Tom Corbett came on early in the morning on CBS, way before Mom and Dad were ready to get up on the one day of the week they could sleep in. So my brother and I snuck into the living room, turned the TV on with the volume down way low and sat close so we could catch every word. And off we go following the adventures of Tom Corbett, Astro, and Roger Manning, cadets at the Space Academy as they train to become members of the elite Solar Guard. When the movie "Toy Story" came out, I felt that the character of Buzz Lightyear was based on Tom Corbett.
The Lone Ranger, starring Clayton Moore, who was replaced by John Hart from 1952 to 1954, and Jay Silverheels as Tonto was by far the highest-rated television program on the ABC network in the early 1950s and its first true "hit". The first 78 episodes were produced and broadcast for 78 consecutive weeks without any breaks or reruns. Then the entire 78 episodes were shown again before any new episodes were produced. All were shot in Utah and California. Much of the series was shot at the Iverson Movie Ranch in Chatsworth, California. We were transported to the old west and were transfixed to the TV when Clayton yelled out, "Hi Oh Silver, Away".
Andy's Gang ran on NBC from August 20, 1955, to December 31, 1960. It was hosted by actor Andy Devine and was the successor to the radio and television programs Smilin' Ed McConnell and his Buster Brown Gang. We would sing the sponsor's song; "I got shoes, you got shoes, everybody's got to have shoes, but there's only one kind of shoe for me - good old Buster Brown shoes!" I remember the green puppet, Froggy the Gremlin who appeared in a puff of smoke "Hi Ya, Kids, Hiya, Hiya, Hiya!" and was always interrupting the story and causing trouble. We would always yell 'Hiya, Hiya, Hiya' back at him and see what he had in store for long suffering Andy.

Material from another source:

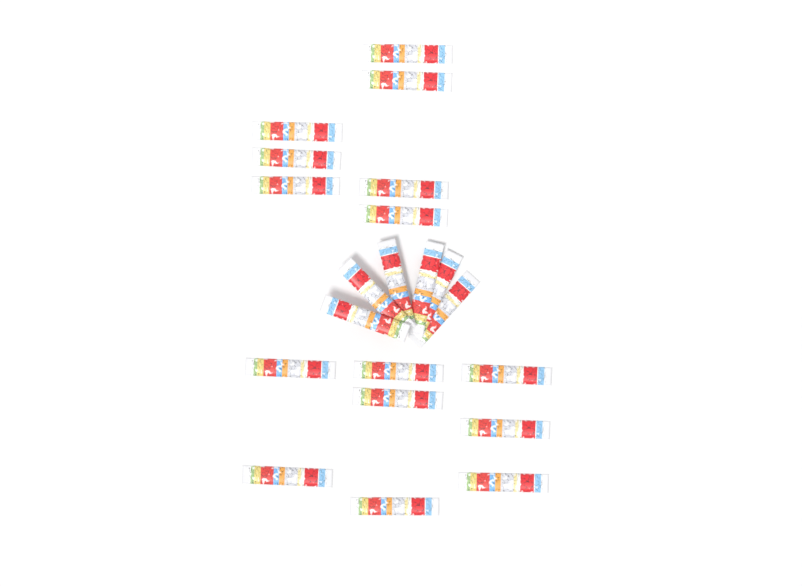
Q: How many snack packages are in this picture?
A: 21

The cartoons back in the day were different than the ones you see on the TV today. Most of them came from the movie theaters, where they used to show before the feature, instead of the commercials you get in the theaters today. They were what I like to call "full motion" that is every frame was drawn with motion. In many of today's cartoons, the character's body is motionless except the mouth as the dialog is delivered. This cheaper form of cartooning is almost all you see these days. I always felt cheated when I saw that, and I still do today. Oh MY!